═════ Source extract
From Florida Tech to an Acting Role on Stranger Things
For many Florida Tech students, the ultimate destination is space. Or the depths of the ocean. Or the seat of the cockpit.
For Salem Murphy’86, it was the big screen.
Known by many as the Hawkins High School principal from “Stranger Things,” Murphy’s journey to professional acting, directing and producing has included many twists, turns, detours and stops—including one at Florida Tech.
Murphy grew up in Trinidad until she was 10 years old, when she and her family immigrated to the United States.
“Being surrounded, as I was, by different cultures on a small island and by a family of entrepreneurs, including my mom and dad, it instilled in me a certain amount of grit and the power of hope and curiosity and appreciation about other people and cultures,” Murphy says.
While her original artistic interest was in music and singing, it was the group effort toward a common goal present in all the arts that attracted her to the field and made her feel like she belonged.
“The arts aided in my assimilation because, as a young child, moving to a new culture, it gave me an outlet and a way to understand the culture of a new country—and me in it,” she says.
Forgoing her original desire to attend The Julliard School for opera singing, Murphy opted to follow her sister’s footsteps to Florida Tech, where she majored in business/finance.
Despite working to pay her way through college, Murphy found time to join the crew team and serve as a resident assistant in Southgate Apartments.
“Both of those activities, well, I could write an essay on what they meant to me,” Murphy says.
“Being part of those aspects of my college life and being around the team and people involved pushed me in ways and brought out capabilities I was unaware I had at the time.”
And while many may not see the correlation between finance and acting, Murphy has found the knowledge she gained through her degree beneficial to her success.
“My degree gave me the understanding that money was simply a tool and an awareness of how to use that tool,” she says. “The course work at FIT was also demanding, which offered an appreciation for time management and commitment that serves me well.”
After college, where she met her now husband, Steve Murphy ’84, Murphy put her acting dreams on hold while she pursued another passion: raising her family.
“I chose to put my acting career on simmer while raising our children in Florida—I say ‘choice’ because I see it like that, and I enjoy being a mom and wanted to be it fully,” Murphy says. “Now, once our kids were in college, it was my turn.”
In 2016, Murphy took the “leap of faith” for her career when she and her husband moved to New Jersey, where they live today.
══════════
Transcribe the passage of the Salem Murphy profile starting with "While her original" and going on through "like she belonged.". The records that come next are from a separate source and are unrelated to the Salem Murphy profile.
═════ Dataset extract
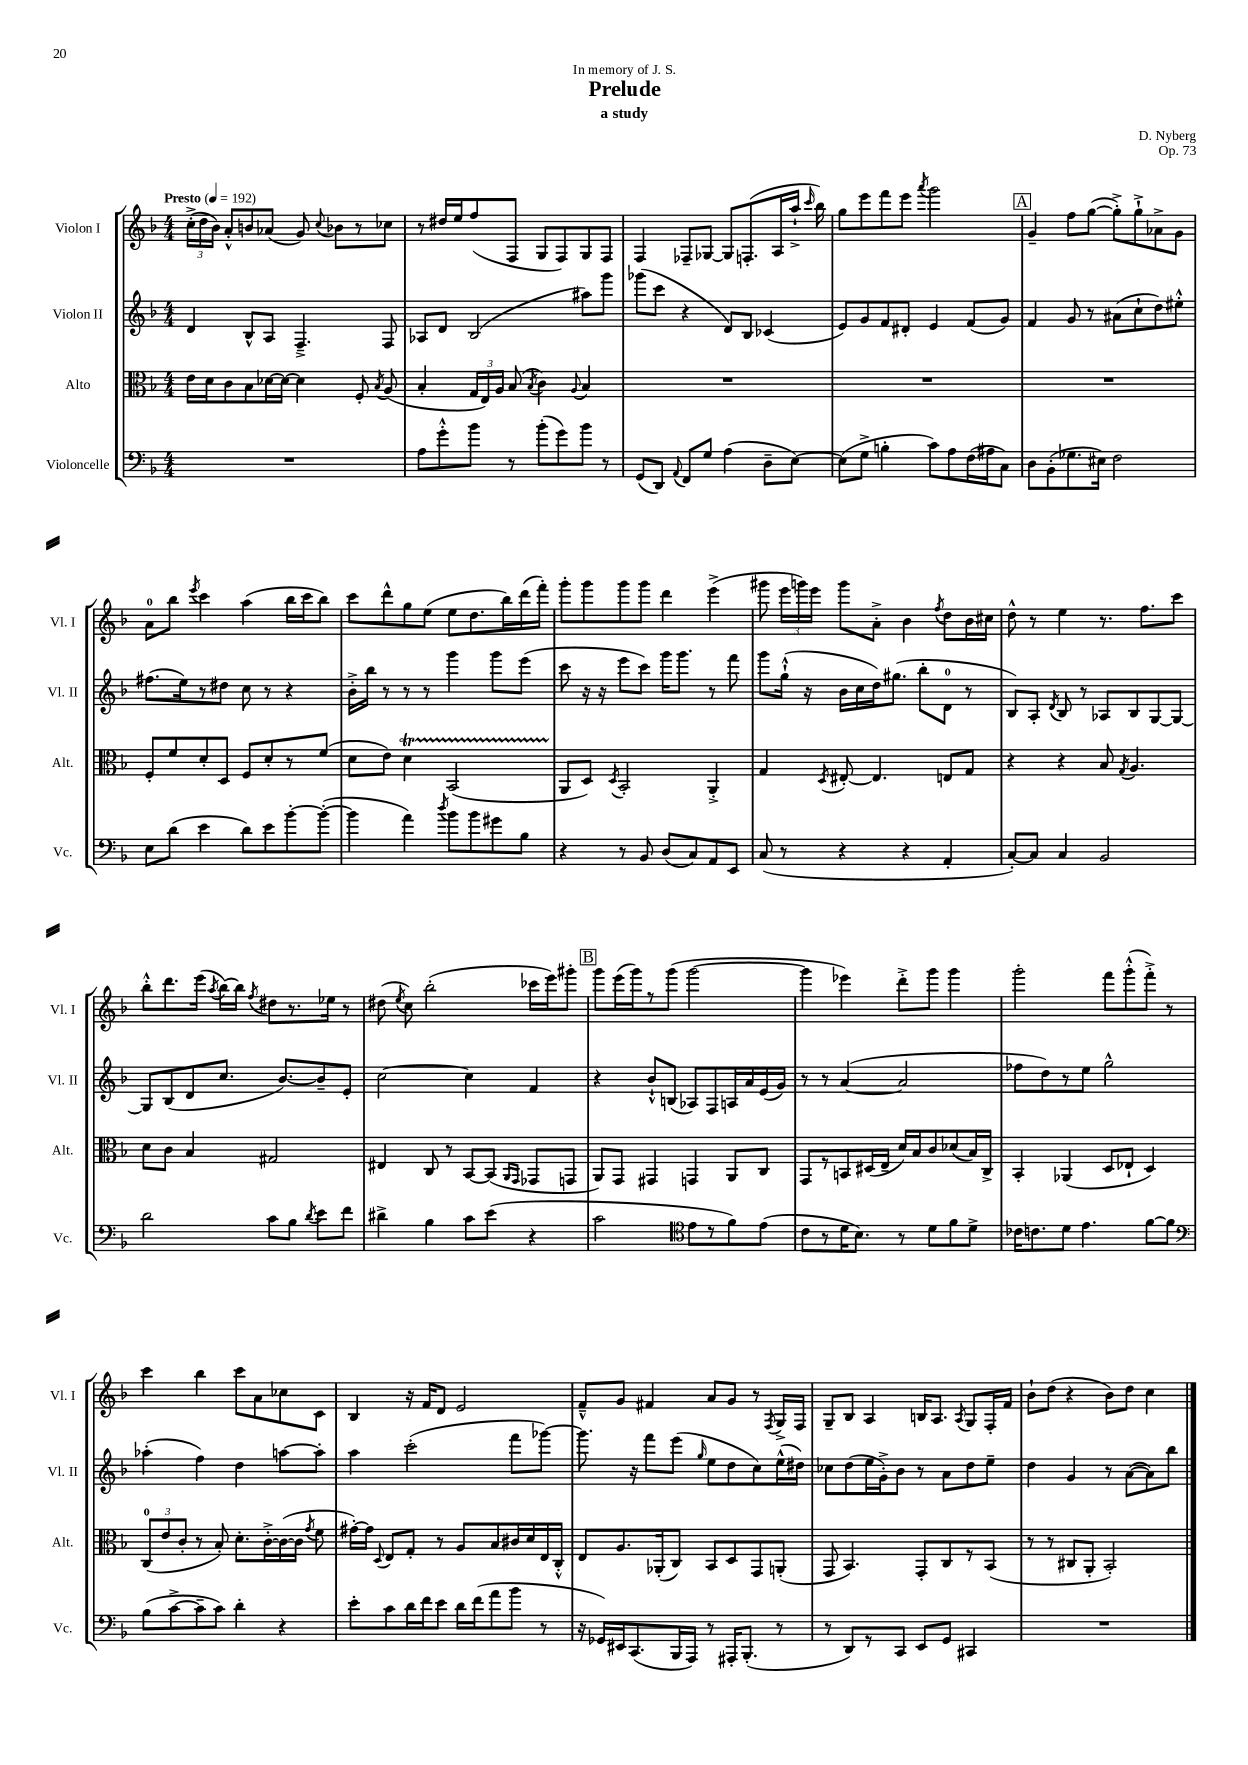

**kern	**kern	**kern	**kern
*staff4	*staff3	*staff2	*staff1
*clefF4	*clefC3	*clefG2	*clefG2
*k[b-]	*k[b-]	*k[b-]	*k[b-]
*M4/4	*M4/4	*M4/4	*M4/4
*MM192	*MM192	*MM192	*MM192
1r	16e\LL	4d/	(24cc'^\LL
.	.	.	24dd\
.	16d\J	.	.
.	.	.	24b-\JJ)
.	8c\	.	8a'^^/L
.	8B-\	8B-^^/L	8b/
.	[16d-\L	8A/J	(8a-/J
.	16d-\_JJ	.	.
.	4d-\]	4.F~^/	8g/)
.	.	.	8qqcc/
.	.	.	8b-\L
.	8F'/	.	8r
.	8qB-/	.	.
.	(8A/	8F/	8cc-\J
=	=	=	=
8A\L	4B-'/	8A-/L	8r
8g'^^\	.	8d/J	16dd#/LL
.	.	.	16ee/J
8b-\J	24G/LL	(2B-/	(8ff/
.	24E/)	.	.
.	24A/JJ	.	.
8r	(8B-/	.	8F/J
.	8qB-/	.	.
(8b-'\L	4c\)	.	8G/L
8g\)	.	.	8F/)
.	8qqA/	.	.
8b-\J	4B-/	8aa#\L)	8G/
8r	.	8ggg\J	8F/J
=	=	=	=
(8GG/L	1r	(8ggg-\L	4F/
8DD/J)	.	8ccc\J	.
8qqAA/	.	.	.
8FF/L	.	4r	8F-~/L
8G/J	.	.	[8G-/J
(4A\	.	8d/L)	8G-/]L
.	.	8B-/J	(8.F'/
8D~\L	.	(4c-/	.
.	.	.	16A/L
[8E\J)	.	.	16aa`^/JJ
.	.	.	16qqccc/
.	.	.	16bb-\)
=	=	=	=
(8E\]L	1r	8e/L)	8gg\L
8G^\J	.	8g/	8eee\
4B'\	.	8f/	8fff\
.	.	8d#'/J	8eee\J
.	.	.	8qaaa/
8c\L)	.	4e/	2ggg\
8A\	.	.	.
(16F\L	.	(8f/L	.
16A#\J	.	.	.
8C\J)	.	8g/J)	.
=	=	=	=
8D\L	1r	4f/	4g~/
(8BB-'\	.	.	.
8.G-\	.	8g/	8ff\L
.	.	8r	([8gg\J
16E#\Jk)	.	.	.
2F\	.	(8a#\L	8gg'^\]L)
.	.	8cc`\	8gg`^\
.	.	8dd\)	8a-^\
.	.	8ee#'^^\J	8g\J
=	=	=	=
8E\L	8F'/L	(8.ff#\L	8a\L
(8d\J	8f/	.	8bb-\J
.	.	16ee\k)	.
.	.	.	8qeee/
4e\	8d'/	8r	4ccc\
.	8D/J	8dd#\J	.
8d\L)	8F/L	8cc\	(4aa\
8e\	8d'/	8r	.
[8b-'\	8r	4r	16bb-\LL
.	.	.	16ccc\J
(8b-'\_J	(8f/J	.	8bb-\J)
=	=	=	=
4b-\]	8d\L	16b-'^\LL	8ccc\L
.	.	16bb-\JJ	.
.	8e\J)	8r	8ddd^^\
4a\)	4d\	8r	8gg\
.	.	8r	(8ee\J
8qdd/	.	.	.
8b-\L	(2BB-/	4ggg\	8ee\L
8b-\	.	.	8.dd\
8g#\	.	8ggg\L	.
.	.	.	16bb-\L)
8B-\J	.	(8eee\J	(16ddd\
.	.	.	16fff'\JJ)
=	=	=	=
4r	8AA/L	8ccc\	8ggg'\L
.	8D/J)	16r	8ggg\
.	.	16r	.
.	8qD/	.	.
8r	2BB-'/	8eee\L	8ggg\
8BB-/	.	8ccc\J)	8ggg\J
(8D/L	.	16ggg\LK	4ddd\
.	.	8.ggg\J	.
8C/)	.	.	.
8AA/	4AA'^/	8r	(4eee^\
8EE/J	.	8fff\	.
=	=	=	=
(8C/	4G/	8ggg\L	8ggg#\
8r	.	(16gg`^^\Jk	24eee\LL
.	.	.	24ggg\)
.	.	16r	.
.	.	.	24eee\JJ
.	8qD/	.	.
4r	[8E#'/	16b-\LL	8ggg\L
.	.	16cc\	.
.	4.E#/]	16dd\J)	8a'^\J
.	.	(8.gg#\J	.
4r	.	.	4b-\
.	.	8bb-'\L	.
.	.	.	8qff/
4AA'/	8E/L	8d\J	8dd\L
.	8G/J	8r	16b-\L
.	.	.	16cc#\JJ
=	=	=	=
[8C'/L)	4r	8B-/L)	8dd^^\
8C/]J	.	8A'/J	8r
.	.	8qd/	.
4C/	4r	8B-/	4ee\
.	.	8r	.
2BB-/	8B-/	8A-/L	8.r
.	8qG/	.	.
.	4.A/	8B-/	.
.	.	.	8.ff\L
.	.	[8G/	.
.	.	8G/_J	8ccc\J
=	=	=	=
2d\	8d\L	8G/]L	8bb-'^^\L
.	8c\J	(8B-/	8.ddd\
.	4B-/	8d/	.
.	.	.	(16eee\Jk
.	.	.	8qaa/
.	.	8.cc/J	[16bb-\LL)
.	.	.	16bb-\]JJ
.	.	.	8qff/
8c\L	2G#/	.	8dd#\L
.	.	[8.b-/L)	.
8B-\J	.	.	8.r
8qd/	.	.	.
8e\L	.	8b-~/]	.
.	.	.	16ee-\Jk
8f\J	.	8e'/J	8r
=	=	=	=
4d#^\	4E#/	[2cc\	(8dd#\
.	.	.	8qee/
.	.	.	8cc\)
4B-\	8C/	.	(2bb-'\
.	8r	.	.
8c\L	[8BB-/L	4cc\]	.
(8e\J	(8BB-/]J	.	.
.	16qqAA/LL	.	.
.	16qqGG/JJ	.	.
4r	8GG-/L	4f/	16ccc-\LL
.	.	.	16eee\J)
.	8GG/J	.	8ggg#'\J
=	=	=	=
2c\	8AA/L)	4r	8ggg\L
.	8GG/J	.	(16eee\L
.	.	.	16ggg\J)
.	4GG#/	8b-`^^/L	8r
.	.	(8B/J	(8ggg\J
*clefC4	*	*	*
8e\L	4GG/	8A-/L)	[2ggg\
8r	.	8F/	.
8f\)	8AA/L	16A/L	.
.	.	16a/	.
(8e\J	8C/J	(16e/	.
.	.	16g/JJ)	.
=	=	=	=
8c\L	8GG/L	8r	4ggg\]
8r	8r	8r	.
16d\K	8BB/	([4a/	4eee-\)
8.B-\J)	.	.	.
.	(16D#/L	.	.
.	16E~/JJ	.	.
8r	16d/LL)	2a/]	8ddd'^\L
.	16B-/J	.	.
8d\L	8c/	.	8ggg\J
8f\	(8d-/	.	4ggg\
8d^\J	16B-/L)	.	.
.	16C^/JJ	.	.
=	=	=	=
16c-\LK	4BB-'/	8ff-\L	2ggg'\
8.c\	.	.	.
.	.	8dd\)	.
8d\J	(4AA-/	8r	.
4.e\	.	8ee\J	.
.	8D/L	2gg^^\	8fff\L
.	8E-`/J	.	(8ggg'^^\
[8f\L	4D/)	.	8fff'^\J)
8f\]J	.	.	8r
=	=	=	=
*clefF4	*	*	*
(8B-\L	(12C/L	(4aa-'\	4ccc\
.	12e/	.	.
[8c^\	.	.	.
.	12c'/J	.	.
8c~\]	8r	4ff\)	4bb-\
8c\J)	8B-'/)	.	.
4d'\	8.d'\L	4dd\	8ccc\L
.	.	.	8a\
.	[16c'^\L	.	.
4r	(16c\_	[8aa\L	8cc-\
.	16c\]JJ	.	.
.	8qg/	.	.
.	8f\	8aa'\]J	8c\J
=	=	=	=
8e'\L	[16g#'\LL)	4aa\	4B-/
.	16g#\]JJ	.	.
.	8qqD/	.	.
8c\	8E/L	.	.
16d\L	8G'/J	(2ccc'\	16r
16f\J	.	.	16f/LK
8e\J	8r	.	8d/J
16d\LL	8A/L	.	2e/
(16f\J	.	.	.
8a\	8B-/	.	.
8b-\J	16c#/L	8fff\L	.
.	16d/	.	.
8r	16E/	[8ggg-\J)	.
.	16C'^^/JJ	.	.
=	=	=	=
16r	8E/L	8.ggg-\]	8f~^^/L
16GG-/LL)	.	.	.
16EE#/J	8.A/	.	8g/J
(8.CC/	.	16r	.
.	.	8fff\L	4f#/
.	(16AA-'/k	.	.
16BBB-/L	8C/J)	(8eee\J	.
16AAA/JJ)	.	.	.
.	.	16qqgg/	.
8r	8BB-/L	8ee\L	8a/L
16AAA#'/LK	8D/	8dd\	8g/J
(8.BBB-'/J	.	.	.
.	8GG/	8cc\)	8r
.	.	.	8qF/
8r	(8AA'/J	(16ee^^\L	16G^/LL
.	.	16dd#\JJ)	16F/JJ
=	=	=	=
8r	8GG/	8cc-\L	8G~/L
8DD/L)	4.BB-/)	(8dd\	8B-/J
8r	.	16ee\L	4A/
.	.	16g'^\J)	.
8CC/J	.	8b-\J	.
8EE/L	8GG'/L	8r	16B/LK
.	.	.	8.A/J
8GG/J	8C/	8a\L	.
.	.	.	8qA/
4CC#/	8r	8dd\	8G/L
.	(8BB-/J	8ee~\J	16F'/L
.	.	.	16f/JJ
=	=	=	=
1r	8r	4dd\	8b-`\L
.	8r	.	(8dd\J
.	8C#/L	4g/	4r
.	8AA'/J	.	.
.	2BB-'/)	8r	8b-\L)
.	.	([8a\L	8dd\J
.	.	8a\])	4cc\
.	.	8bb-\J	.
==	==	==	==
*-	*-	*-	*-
══════════
## Final answer
While her original artistic interest was in music and singing, it was the group effort toward a common goal present in all the arts that attracted her to the field and made her feel like she belonged.